INPUT MATERIAL:
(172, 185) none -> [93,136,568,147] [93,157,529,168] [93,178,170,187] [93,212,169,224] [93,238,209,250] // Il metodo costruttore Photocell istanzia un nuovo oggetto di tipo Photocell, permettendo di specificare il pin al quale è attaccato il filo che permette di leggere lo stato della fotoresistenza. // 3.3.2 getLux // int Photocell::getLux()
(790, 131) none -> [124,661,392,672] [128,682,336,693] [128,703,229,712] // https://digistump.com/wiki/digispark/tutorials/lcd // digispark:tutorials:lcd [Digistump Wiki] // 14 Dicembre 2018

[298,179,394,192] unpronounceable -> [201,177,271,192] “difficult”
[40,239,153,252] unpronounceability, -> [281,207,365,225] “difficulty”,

...

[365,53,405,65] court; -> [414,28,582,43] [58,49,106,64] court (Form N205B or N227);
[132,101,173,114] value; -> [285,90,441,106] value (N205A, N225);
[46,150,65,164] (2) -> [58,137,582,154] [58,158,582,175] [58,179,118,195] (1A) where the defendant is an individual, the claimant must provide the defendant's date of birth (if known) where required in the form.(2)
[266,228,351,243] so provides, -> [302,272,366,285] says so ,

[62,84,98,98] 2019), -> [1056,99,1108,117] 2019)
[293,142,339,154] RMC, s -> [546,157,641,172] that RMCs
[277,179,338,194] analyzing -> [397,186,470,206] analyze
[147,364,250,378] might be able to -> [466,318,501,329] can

TASK INSTRUCTIONS:
Whenever a line in the records above contains the string "none", copy that line.

OUTPUT OF THE EXERCISE:
(172, 185) none -> [93,136,568,147] [93,157,529,168] [93,178,170,187] [93,212,169,224] [93,238,209,250] // Il metodo costruttore Photocell istanzia un nuovo oggetto di tipo Photocell, permettendo di specificare il pin al quale è attaccato il filo che permette di leggere lo stato della fotoresistenza. // 3.3.2 getLux // int Photocell::getLux()
(790, 131) none -> [124,661,392,672] [128,682,336,693] [128,703,229,712] // https://digistump.com/wiki/digispark/tutorials/lcd // digispark:tutorials:lcd [Digistump Wiki] // 14 Dicembre 2018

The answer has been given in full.